MA is thought to be caused by cortical spreading depolarization followed by cortical spreading depression (CSD) (8). It is possible that propagation of CSD results in a variety of symptoms correspond to the affected cortical region (9). The widely accepted approaches to explore mechanisms of MA are different modalities of advanced neuroimaging (10–12). However, the main methodological issue of the majority of the studies lies in the lack of inappropriate homogenization of patients with respect to aura phenotype (13).
Recently, we developed a scoring system for evaluating the complexity of MA (Migraine Aura Complexity Score—MACS) with an aim to provide better stratification of MA patients who participate in neuroimaging studies or clinical trials (14). The range of MACS is 0–9. Higher values indicate more complex aura. We demonstrated that this score positively correlates with cortical thickness of some regions, which are potentially linked, from a functional point of view, to the symptoms that develop during the aura. Moreover, we found that MACS allows detecting patients who have a complex aura with a sensitivity of 86% and specificity of 100% if their median MACS after 10 recordings is ≥4.5 points. However, some of the issues relatives to the use of this scoring system have remained to be elucidated. In fact, categorization of patients whose median MACS is <4.5 points due to the fact that the majority of their auras are simple, but they also have few attacks with the score that denote them as patients with complex aura, is not determined. We hypothesize that these patients could have a different phenotype from those who experience mostly complex auras or those who have never experienced a complex aura. Furthermore, categorizing patients using MACS can be used to investigate patient characteristics in order to determine their phenotypes.
The aim of this study was to use MACS and three distinctive manifestations of typical aura (visual, somatosensory and dysphasic symptoms) to categorize migraine patients into homogenous groups and to compare them in terms of patients' characteristics, thus to investigate the clinical phenotype of patients who are stratified in the same group. Also, we aimed to explore the application of MACS in magnetic resonance imaging (MRI) studies that investigate the thickness of the cerebral cortex.
Materials and Methods
Migraine patients included in the study were from the cohort of patients that were enrolled in previous migraine neuroimaging studies (13, 15), including patients that participated in developing the MACS (14).
All participants had an episodic migraine with aura according to the International Classification of Headache Disorders criteria (3rd edition) (4).
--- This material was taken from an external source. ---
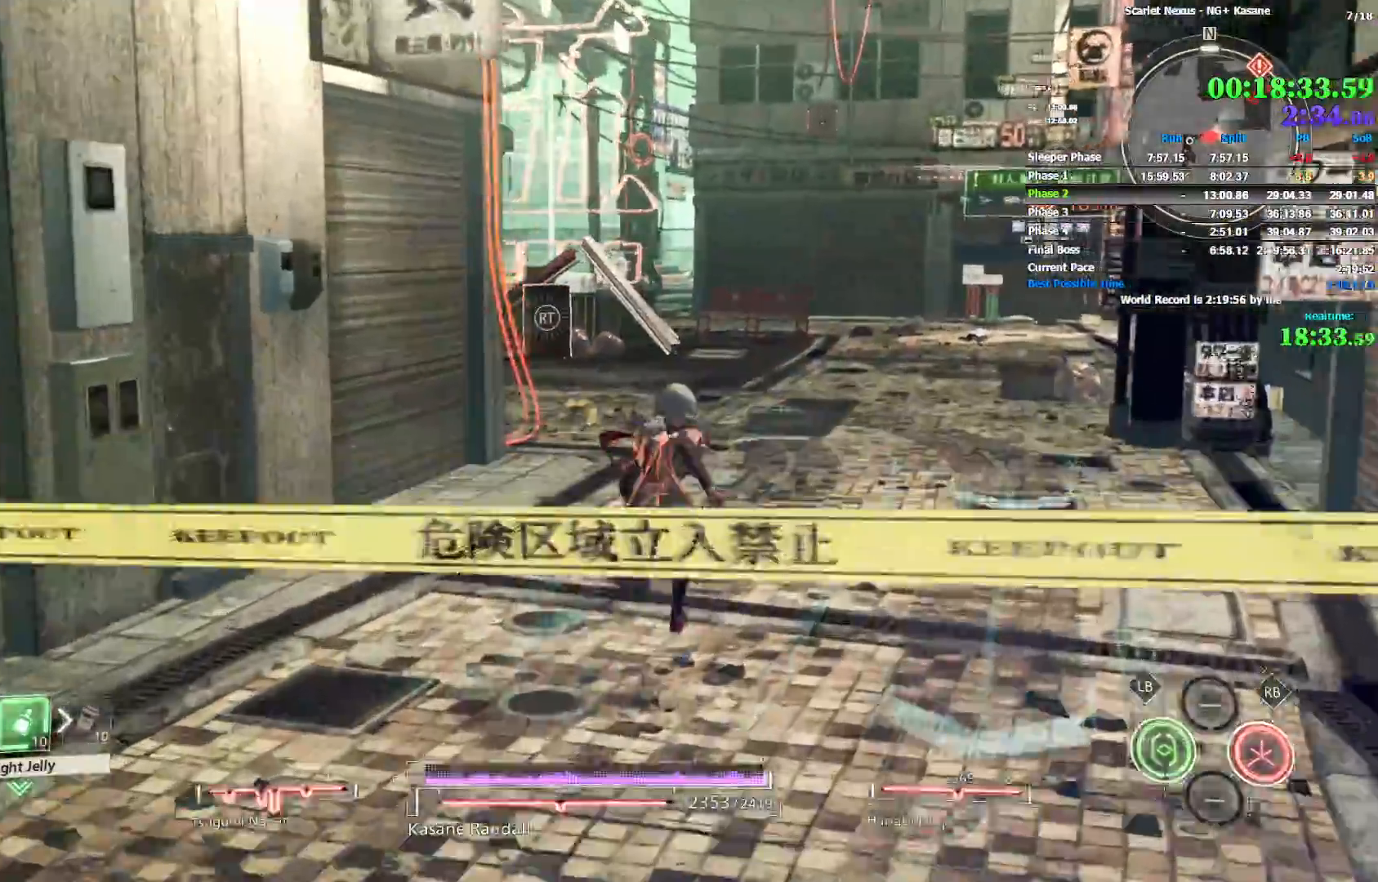
{"buttons": ["START"], "left_stick": "up", "right_stick": "center"}
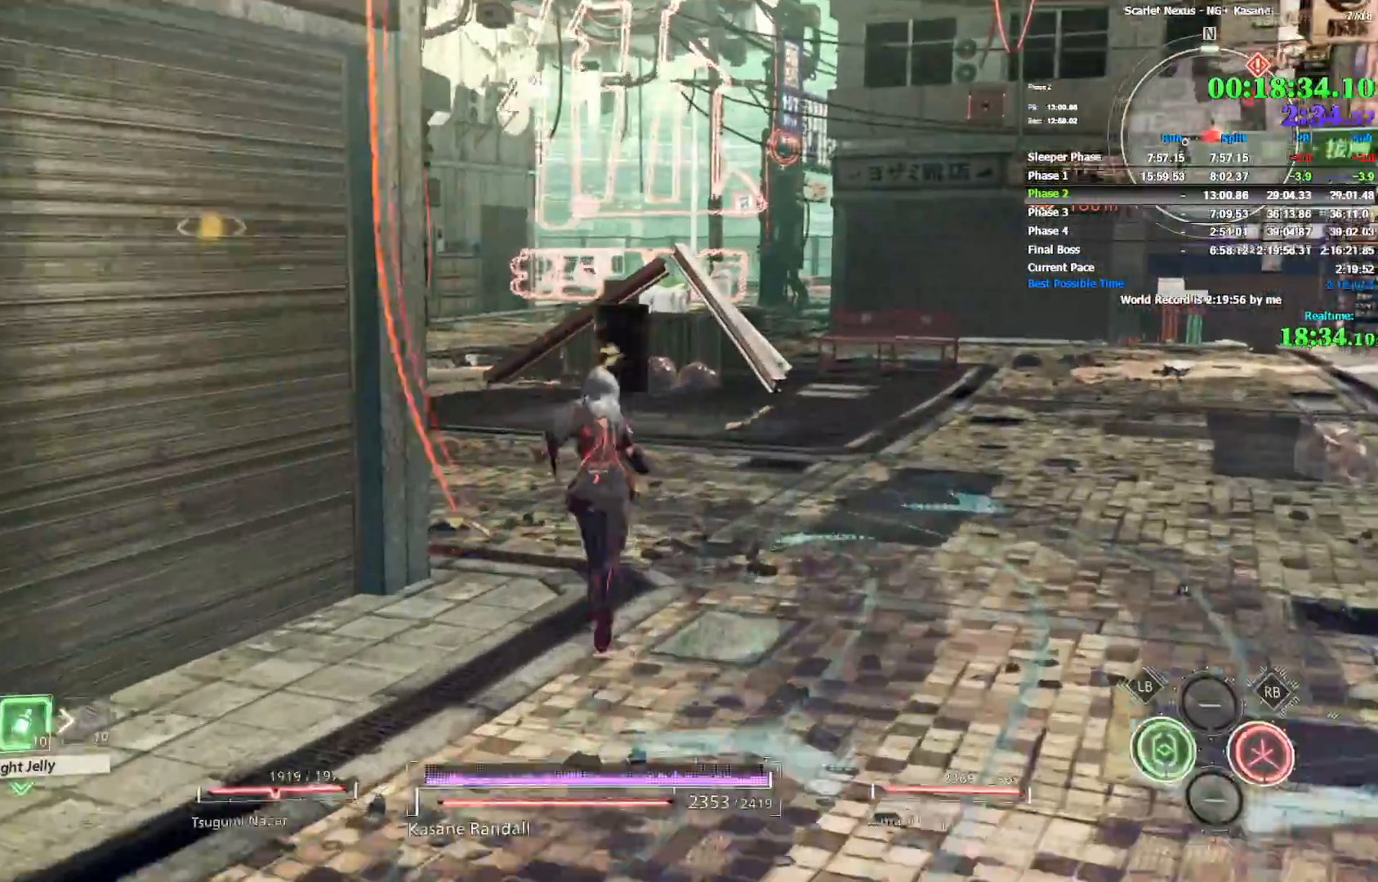
{"buttons": [], "left_stick": "up", "right_stick": "center"}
The inclusion criteria were: (a) individuals with episodic migraine, (b) 21–60 years of age, (c) acceptance of participation in the study, (d) absence of migraine preventive therapy, and (e) no pathological findings on participants' MRI scans. Exclusion criteria included a presence of other neurological or cardiovascular diseases and motor aura symptoms.
Selected participants were instructed to complete the specific questionnaire about the quality of aura symptoms after each attack of a MA (Table 1). Patients who had experienced visual disturbances also reported the level of involvement of the visual field (a quarter, half or the whole of the visual field), while patients who had experienced somatosensory symptoms also reported the number of body regions that were involved. Body regions were divided into three areas: (a) upper limb, (b) head, and (c) trunk/lower limb. Also, patients reported the duration of the aura and their subforms, duration of the headache, and pain intensity. The questionnaire was used to score the MACS (Figure 1) and to collect the characteristics of MA and headache. The questionnaire was filled out within 2 days after the attack to minimize a possible bias of failing to recall symptoms during attacks. The patients were monitored and data were collected during a period of 12 months (December 23rd 2017–December 24th 2018). In order to complete the study patients needed to record at least 6 MwA attacks during the monitored period allowing us to more accurately assess the overall MACS in each patient.
Figure 1. Schema of the Migraine Aura Complexity Score (MACS). Higher cortical dysfunctions of occipital cortex (V-HCDs): micropsia, macropsia, dysmorphia, fractured vision, and prosopagnosia; higher cortical dysfunctions of parietal cortex (S-HCDs): astereognosis, dyspraxia, and unawareness of one's own body parts; dysphasic and memory disturbances symptoms (D-HCDs): (Broca's dysphasia, Wernicke's dysphasia, dysnomia, dyslexia, difficulties in remembering or recalling events, recalling names, and calculating and/or memorizing numbers). Adapted from our previous research paper (14).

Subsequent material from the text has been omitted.